## What is expected
In the interview with Hayley Davis, at which law school did she earn a distinction on the Legal Practice Course?

## Document passage
Five Minutes on The Student Lawyer with Hayley Davis

Five Minutes on The Student Lawyer with Hayley Davis

Hayley studied her undergraduate law degree at the University of East Anglia, and went on to achieve a distinction on the Legal Practice Course at BPP Law School in Holborn.

In between her studies, Hayley worked as a paralegal for Shoosmiths Solicitors and Martineau Solicitors, and also worked in Human Resources roles with the Northamptonshire Police and Northamptonshire County Council. Prior to her training contract, Hayley took a year out to work in Australia for the Victorian Government Solicitors’ Office, and travel around Asia before returning to Cambridge.

Studying law

What attracted you to study law? Had you worked in a legal environment prior to studying law?

I always enjoyed a challenge, and I saw a career in law as a profession that throws new issues at you each and every day. With the wide variety of legal problems that companies and individuals face on a daily basis, I knew I would not be bored and that every day would be different. I also really liked the idea of being in a position to help people with their problems and advise them on what to do.

Did you always want to pursue a career as a solicitor?

At the age of eight I knew that I wanted to pursue a career in law after talking with my friend’s father who was a barrister. I was inspired by him, and the stories he told me, and became intrigued by the profession.

What was your experience of university and studying on the LPC?

I chose to study my law degree at the University of East Anglia, graduating in 2006. Throughout my undergraduate degree, I enjoyed studying intellectual property and commercial law and took the time to get involved with the University through being part of the swimming team and part of the Union Council. If I am honest, I found that my law degree was too theoretical so I didn’t really enjoy it as much as I had hoped to.

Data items
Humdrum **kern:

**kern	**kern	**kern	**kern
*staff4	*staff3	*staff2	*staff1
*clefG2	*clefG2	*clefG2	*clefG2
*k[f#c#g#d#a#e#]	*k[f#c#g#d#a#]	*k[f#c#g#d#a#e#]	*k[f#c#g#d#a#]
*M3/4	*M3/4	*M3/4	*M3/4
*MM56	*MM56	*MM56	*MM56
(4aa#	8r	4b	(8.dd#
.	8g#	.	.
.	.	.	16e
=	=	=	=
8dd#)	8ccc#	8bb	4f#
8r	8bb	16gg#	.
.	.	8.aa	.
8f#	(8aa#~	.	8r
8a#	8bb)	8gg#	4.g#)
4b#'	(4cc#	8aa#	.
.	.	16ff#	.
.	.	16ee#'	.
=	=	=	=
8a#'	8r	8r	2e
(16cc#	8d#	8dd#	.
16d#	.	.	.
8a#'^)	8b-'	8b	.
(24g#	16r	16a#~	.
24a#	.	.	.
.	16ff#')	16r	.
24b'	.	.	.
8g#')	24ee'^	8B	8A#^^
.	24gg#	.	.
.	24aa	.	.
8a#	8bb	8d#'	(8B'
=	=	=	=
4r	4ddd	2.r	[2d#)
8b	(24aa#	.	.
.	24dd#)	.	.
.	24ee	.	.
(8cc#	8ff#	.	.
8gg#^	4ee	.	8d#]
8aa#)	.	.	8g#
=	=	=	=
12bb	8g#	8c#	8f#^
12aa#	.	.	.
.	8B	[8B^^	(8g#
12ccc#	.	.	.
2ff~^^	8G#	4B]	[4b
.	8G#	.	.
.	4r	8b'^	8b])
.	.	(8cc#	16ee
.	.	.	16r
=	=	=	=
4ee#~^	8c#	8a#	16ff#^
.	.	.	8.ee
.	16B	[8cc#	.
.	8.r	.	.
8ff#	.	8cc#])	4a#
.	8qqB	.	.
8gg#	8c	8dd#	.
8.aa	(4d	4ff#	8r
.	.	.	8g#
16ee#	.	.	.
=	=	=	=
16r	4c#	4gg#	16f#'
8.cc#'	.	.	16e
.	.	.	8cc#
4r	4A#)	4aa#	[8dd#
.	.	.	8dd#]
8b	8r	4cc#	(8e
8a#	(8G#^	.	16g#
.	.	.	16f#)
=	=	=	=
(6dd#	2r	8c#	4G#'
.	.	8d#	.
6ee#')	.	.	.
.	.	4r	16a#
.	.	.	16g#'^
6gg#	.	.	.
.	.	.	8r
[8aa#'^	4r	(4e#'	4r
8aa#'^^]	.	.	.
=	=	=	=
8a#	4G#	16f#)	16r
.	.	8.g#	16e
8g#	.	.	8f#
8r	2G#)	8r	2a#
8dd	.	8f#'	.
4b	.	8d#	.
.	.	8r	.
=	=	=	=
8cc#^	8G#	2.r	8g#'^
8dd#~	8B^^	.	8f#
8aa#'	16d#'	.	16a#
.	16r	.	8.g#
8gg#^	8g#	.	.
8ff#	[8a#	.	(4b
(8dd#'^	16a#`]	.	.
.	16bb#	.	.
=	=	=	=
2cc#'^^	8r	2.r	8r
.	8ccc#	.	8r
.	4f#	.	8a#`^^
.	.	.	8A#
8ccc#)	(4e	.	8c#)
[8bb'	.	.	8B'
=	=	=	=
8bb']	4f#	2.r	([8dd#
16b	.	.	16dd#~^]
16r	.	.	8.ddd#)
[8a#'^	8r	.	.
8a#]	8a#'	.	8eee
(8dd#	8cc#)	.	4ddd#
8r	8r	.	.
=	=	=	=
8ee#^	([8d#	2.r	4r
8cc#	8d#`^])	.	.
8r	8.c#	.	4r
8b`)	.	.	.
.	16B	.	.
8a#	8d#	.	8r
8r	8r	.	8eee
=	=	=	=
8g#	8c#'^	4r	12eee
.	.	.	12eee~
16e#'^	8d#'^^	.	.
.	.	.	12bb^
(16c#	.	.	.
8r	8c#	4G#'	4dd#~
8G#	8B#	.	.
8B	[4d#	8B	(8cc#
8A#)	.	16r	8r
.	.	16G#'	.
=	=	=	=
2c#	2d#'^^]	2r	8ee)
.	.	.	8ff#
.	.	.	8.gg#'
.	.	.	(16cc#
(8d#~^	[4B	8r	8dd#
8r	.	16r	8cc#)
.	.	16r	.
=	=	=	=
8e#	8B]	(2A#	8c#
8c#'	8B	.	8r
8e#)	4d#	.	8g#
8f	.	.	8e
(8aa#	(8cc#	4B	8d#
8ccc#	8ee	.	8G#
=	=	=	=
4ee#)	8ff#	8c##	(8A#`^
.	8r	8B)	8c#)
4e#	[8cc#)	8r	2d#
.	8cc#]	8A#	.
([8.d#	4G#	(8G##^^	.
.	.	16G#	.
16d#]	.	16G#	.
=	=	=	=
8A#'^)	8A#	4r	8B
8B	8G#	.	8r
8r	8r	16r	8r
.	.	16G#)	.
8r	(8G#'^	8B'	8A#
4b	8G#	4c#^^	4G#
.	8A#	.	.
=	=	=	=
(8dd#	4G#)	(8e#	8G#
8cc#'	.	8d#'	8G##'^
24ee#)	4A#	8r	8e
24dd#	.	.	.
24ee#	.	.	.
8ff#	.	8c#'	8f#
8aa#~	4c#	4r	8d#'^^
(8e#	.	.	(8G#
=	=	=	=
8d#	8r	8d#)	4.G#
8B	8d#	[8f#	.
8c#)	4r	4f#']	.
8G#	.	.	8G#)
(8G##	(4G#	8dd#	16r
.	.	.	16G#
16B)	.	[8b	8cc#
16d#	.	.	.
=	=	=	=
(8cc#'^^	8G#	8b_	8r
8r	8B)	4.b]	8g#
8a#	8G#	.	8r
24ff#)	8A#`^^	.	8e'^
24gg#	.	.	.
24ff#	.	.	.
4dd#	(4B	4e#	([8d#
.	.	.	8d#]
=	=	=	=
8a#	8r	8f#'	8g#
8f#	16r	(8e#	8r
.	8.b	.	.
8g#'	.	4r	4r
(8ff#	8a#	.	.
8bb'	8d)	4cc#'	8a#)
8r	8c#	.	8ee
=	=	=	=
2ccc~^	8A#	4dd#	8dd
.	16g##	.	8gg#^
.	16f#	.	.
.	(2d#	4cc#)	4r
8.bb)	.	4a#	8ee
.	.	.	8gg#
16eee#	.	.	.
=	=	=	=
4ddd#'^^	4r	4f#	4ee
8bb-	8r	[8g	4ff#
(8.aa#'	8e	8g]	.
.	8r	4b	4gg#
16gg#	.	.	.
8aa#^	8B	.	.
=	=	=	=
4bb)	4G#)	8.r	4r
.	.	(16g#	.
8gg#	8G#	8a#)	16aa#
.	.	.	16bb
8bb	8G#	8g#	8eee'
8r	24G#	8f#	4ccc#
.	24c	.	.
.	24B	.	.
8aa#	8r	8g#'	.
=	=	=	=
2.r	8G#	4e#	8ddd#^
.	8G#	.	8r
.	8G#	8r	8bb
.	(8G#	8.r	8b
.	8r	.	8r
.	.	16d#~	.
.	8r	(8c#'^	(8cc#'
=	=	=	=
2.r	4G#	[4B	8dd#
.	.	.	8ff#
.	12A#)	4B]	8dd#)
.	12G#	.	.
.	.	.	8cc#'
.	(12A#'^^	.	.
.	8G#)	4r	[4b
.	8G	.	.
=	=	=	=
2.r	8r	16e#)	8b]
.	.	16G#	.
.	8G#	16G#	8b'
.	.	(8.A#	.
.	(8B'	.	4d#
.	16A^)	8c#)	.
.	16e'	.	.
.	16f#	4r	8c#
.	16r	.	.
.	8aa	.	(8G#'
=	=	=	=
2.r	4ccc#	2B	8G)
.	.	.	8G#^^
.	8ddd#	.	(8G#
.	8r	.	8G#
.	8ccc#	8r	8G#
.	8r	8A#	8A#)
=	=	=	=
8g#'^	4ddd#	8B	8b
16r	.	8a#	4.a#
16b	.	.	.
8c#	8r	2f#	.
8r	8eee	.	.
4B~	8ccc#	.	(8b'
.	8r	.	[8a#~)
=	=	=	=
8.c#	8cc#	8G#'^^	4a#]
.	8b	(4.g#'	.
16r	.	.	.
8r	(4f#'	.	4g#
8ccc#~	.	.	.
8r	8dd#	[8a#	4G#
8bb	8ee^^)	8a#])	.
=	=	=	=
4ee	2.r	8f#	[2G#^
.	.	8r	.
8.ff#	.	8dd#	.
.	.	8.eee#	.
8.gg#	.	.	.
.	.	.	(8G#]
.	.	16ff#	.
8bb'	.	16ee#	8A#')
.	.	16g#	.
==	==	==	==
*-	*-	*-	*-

## Result for this exercise
BPP Law School in Holborn.